─── Text section

Price Feeds

How a Chainlink price feed round works

A Chainlink Data Feed runs on a committee of 11-31 independent oracle nodes that have staked LINK as collateral. The round-based Off-Chain Reporting (OCR 2.0) protocol proceeds as follows: Each node independently fetches the current price from its assigned data sources (typically Binance, Coinbase, Kraken, and 3-5 others). The node drops the highest and lowest values, takes the median of the remainder, and signs that value with its BLS private key. Nodes then exchange their signed values over a peer-to-peer network until a threshold of signatures is collected on the same value. One designated node submits the aggregate - the median price plus the BLS-threshold signature bundle - in a single on-chain transaction to the Aggregator contract. The contract verifies the aggregated signature against the known public keys of the node set; if the threshold is met, the price is accepted. This design reduces gas cost by ~90% versus each node submitting individually, while preserving byzantine fault tolerance: up to floor((n-1)/3) nodes can be faulty or malicious without affecting the output.

A new round fires when either the deviation threshold is crossed (e.g., the off-chain median differs from the last on-chain answer by more than 0.5%) or the heartbeat timer expires (e.g., 1 hour for ETH/USD on mainnet). The deviation trigger ensures the on-chain price tracks the market during volatile periods; the heartbeat ensures a price update arrives even during calm markets and serves as an anti-censorship mechanism. Consumer protocols must implement their own staleness checks - calling latestAnswer() and comparing updatedAt against the feed's configured heartbeat, and reverting if the price is stale. This is where most oracle-related hacks originate: a protocol that fails to check staleness can trade on a price that hasn't updated in hours, creating arbitrage opportunities against protocols that do check.

──────
─── Dataset records

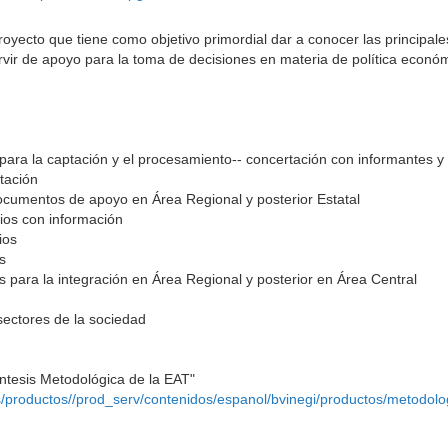
yecto que tiene como objetivo primordial dar a conocer las principales
ervir de apoyo para la toma de decisiones en materia de política econó
 para la captación y el procesamiento-- concertación con informantes 
tación
documentos de apoyo en Área Regional y posterior Estatal
ios con información
ios
s
es para la integración en Área Regional y posterior en Área Central
 sectores de la sociedad
íntesis Metodológica de la EAT"
dos/productos//prod_serv/contenidos/espanol/bvinegi/productos/metodo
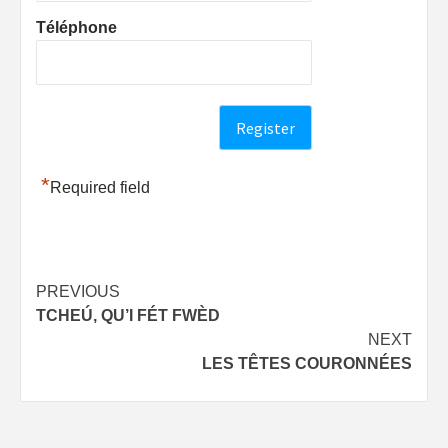
Téléphone
*
Required field
Post
PREVIOUS
TCHEÚ, QU’I FÉT FWÈD
navigation
NEXT
LES TÊTES COURONNÉES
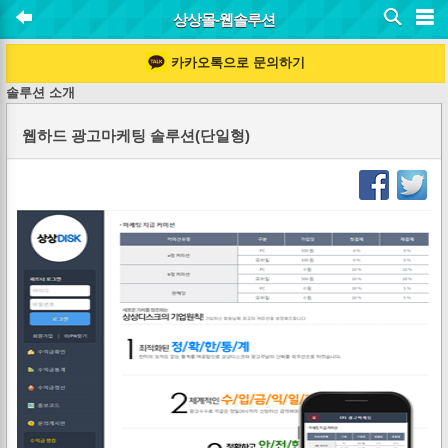
상상몰-웹솔루션
카카오톡으로 문의하기
솔루션 소개
웹하드 광고마케팅 솔루션(단일형)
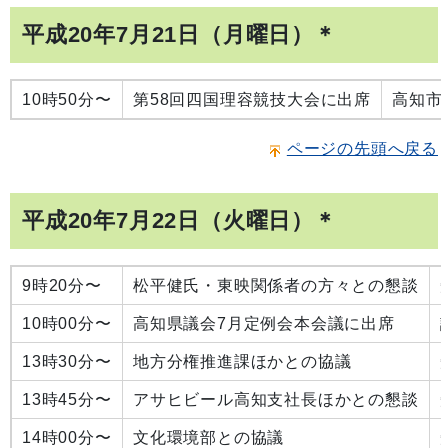
平成20年7月21日（月曜日）＊
10時50分〜
第58回四国理容競技大会に出席
高知市
ページの先頭へ戻る
平成20年7月22日（火曜日）＊
9時20分〜
松平健氏・東映関係者の方々との懇談
10時00分〜
高知県議会7月定例会本会議に出席
13時30分〜
地方分権推進課ほかとの協議
13時45分〜
アサヒビール高知支社長ほかとの懇談
14時00分〜
文化環境部との協議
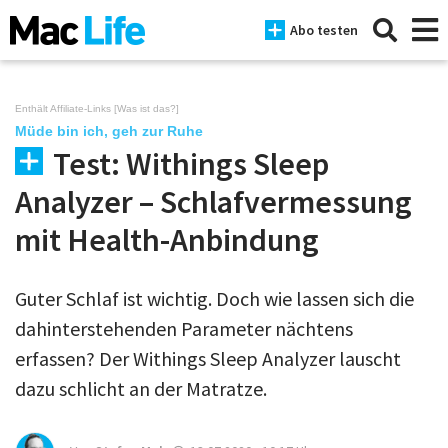
Abo testen
Enthält Affiliate-Links [
Was ist das?
]
Müde bin ich, geh zur Ruhe
Test: Withings Sleep
News
Analyzer – Schlafvermessung
iPhone
mit Health-Anbindung
Mac
iPad
Guter Schlaf ist wichtig. Doch wie lassen sich die
dahinterstehenden Parameter nächtens
Tests
erfassen? Der Withings Sleep Analyzer lauscht
Tipps
dazu schlicht an der Matratze.
Magazine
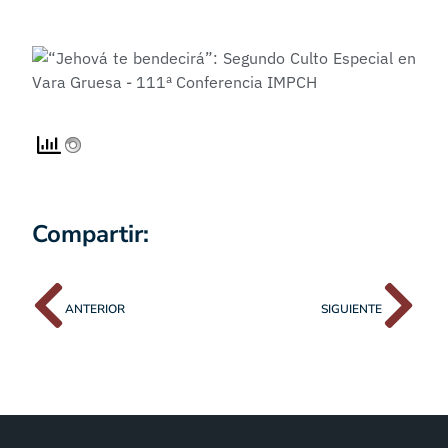
Compartir:
ANTERIOR
SIGUIENTE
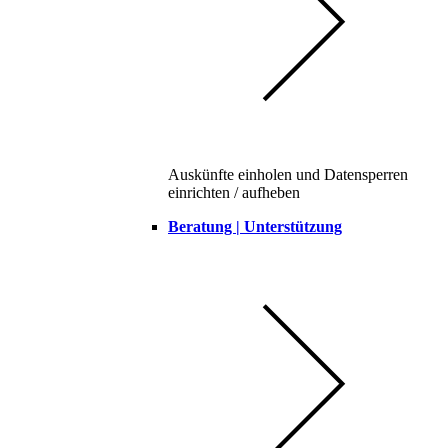
Auskünfte einholen und Datensperren
einrichten / aufheben
Beratung | Unterstützung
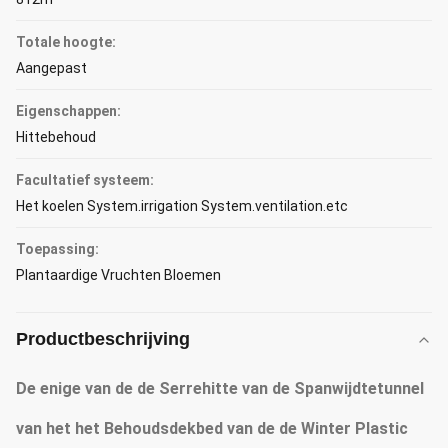
Totale hoogte:
Aangepast
Eigenschappen:
Hittebehoud
Facultatief systeem:
Het koelen System.irrigation System.ventilation.etc
Toepassing:
Plantaardige Vruchten Bloemen
Productbeschrijving
De enige van de de Serrehitte van de Spanwijdtetunnel
van het het Behoudsdekbed van de de Winter Plastic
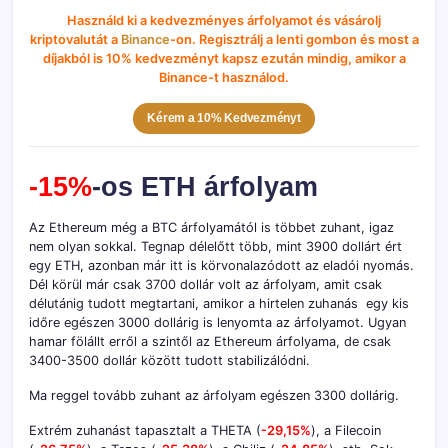
Használd ki a kedvezményes árfolyamot és vásárolj
kriptovalutát a
Binance
-on. Regisztrálj a lenti gombon és most a
díjakból is 10% kedvezményt kapsz ezután mindig, amikor a
Binance-t használod.
Kérem a 10% Kedvezményt
-15%
-os ETH árfolyam
Az Ethereum még a BTC árfolyamától is többet zuhant, igaz
nem olyan sokkal. Tegnap délelőtt több, mint 3900 dollárt ért
egy ETH, azonban már itt is körvonalazódott az eladói nyomás.
Dél körül már csak 3700 dollár volt az árfolyam, amit csak
délutánig tudott megtartani, amikor a hirtelen zuhanás egy kis
időre egészen 3000 dollárig is lenyomta az árfolyamot. Ugyan
hamar fölállt erről a szintől az Ethereum árfolyama, de csak
3400-3500 dollár között tudott stabilizálódni.
Ma reggel tovább zuhant az árfolyam egészen 3300 dollárig.
Extrém zuhanást tapasztalt a THETA (
-29,15%
), a Filecoin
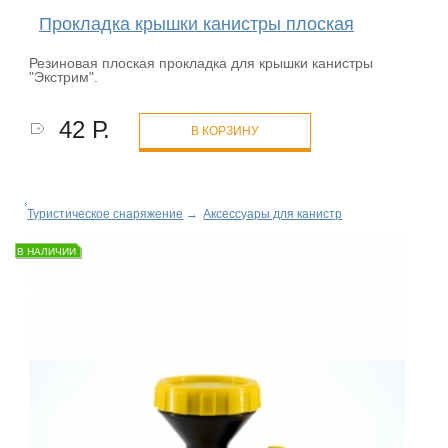
Прокладка крышки канистры плоская
Резиновая плоская прокладка для крышки канистры
"Экстрим".
42 Р.
В КОРЗИНУ
Туристическое снаряжение
→
Аксессуары для канистр
В НАЛИЧИИ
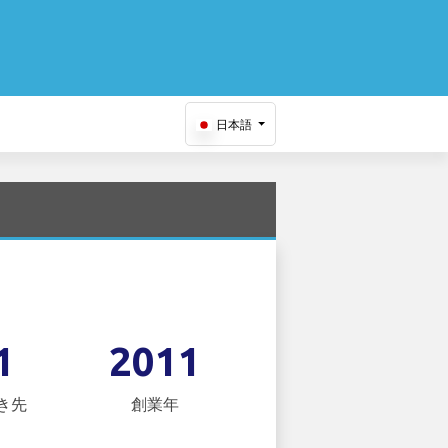
日本語
1
2011
き先
創業年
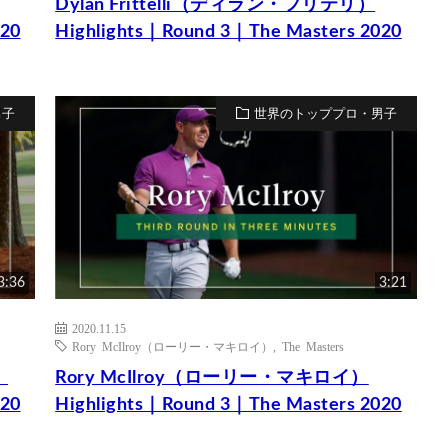
Dylan Frittelli（ディラン・フリテリ）
020
Highlights｜Round 3｜The Masters 2020
男子
世界のトッププロ・男子
3:36
3:21
2020.11.15
Rory McIlroy（ローリー・マキロイ）
,
The Masters
）
Rory McIlroy（ローリー・マキロイ）
020
Highlights｜Round 3｜The Masters 2020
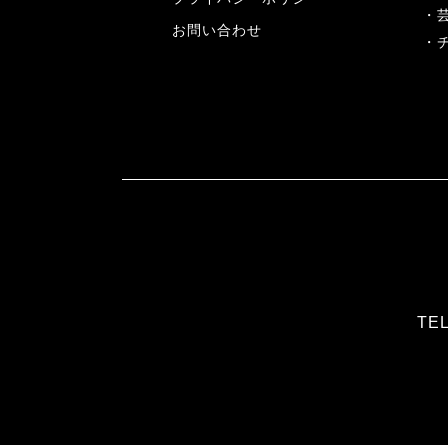
お問い合わせ
TEL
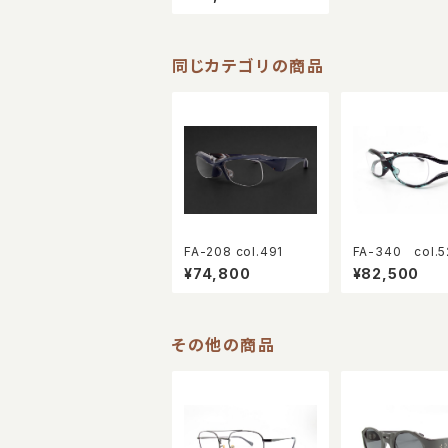
同じカテゴリの商品
FA-208 col.491
FA-340 col.5
¥74,800
¥82,500
その他の商品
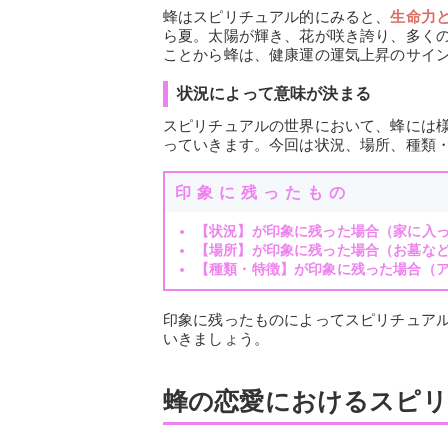
蜂はスピリチュアル的にみると、
生命力
ら夏。太陽が輝き、花が咲き誇り、多く
ことから蜂は、健康運の運気上昇のサイ
状況によって意味が決まる
スピリチュアルの世界において、蜂には
っていきます。今回は状況、場所、種類
印象に残ったもの
【状況】が印象に残った場合（家に入
【場所】が印象に残った場合（お墓な
【種類・特徴】が印象に残った場合（
印象に残ったものによってスピリチュア
いきましょう。
蜂の恋愛におけるスピ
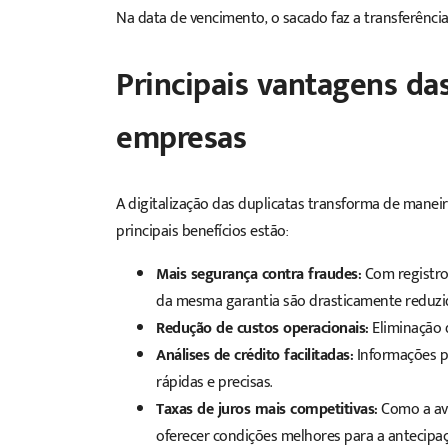
Na data de vencimento, o sacado faz a transferência 
Principais vantagens das
empresas
A digitalização das duplicatas transforma de manei
principais benefícios estão:
Mais segurança contra fraudes:
Com registro 
da mesma garantia são drasticamente reduzi
Redução de custos operacionais:
Eliminação d
Análises de crédito facilitadas:
Informações p
rápidas e precisas.
Taxas de juros mais competitivas:
Como a ava
oferecer condições melhores para a antecipaç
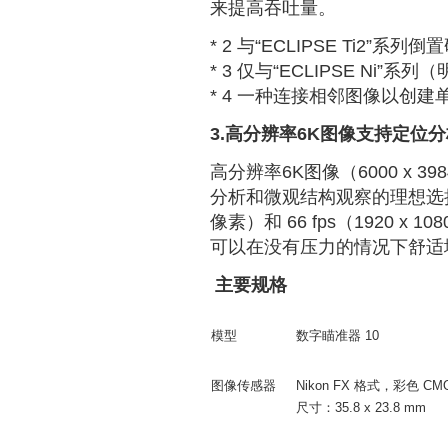
来提高吞吐量。
* 2 与“ECLIPSE Ti2”
* 3 仅与“ECLIPSE Ni
* 4 一种连接相邻图像以创
3.高分辨率6K图像支持定位
高分辨率6K图像（6000 x 
分析和微观结构观察的理想选择。此外
像素）和 66 fps（1920 
可以在没有压力的情况下舒适
主要规格
模型
数字瞄准器 10
图像传感器
Nikon FX 格式，彩色 C
尺寸：35.8 x 23.8 mm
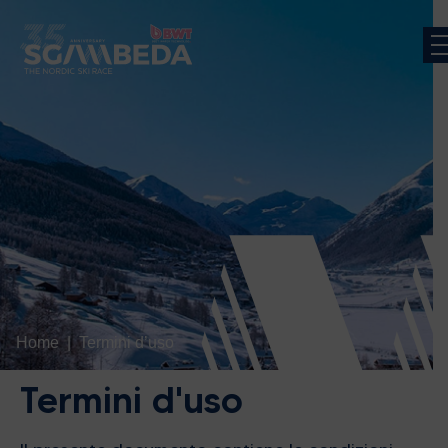
Home
Termini d’uso
Termini d'uso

──────

What to do:
1. Sum up the Chainlink price feed text in two sentences.
2. Copy word for word the part of the Chainlink price feed text that opens with the words containing "A new round" and closes with "that do check.".
3. Pick up the Chainlink price feed text where it stops and write what comes next.

Answers to each task:
1. A Chainlink Data Feed uses a committee of independent oracle nodes that each fetch prices, drop the highest and lowest values, take the median, and sign it, then trade signed values until enough signatures agree, after which one node sends the aggregate to the Aggregator contract in a single transaction. A new round fires when the deviation threshold is crossed or the heartbeat timer expires, and consumer protocols must run their own staleness checks, since failing to do so is where most oracle-related hacks originate.

2.
A new round fires when either the deviation threshold is crossed (e.g., the off-chain median differs from the last on-chain answer by more than 0.5%) or the heartbeat timer expires (e.g., 1 hour for ETH/USD on mainnet). The deviation trigger ensures the on-chain price tracks the market during volatile periods; the heartbeat ensures a price update arrives even during calm markets and serves as an anti-censorship mechanism. Consumer protocols must implement their own staleness checks - calling latestAnswer() and comparing updatedAt against the feed's configured heartbeat, and reverting if the price is stale. This is where most oracle-related hacks originate: a protocol that fails to check staleness can trade on a price that hasn't updated in hours, creating arbitrage opportunities against protocols that do check.

3.
Key concepts

OCR 2.0 and BLS threshold signatures

OCR 2.0 replaced the older "every node submits on-chain" model with a peer-to-peer aggregation round. Each node produces a signed observation using a BLS private key; when enough nodes sign the same value (or values within the deviation threshold), one node submits the aggregate bundle on-chain. The Aggregator contract verifies the BLS threshold signature using the known public key of the oracle committee - this means any party can mathematically confirm that at least a supermajority of nodes agreed on the price, without needing to trust any single node. The BLS scheme also allows signature aggregation: 31 individual ECDSA signatures take far more gas than one aggregated BLS threshold signature.

Deviation threshold vs heartbeat

The two-trigger model is the economic governor of the oracle feed. A 0.5% deviation threshold for ETH/USD means an update only fires when the market moves by half a percent from the last on-chain price - which might be once per hour in calm markets and dozens of times per hour during a flash crash. The heartbeat (commonly 1 hour for majors, 24 hours for stablecoins) fires regardless of price movement, guaranteeing maximum staleness and acting as an anti-censorship floor. The combination means feeds are efficient (no idle gas on quiet days) and live (maximum staleness is bounded by heartbeat regardless of volatility).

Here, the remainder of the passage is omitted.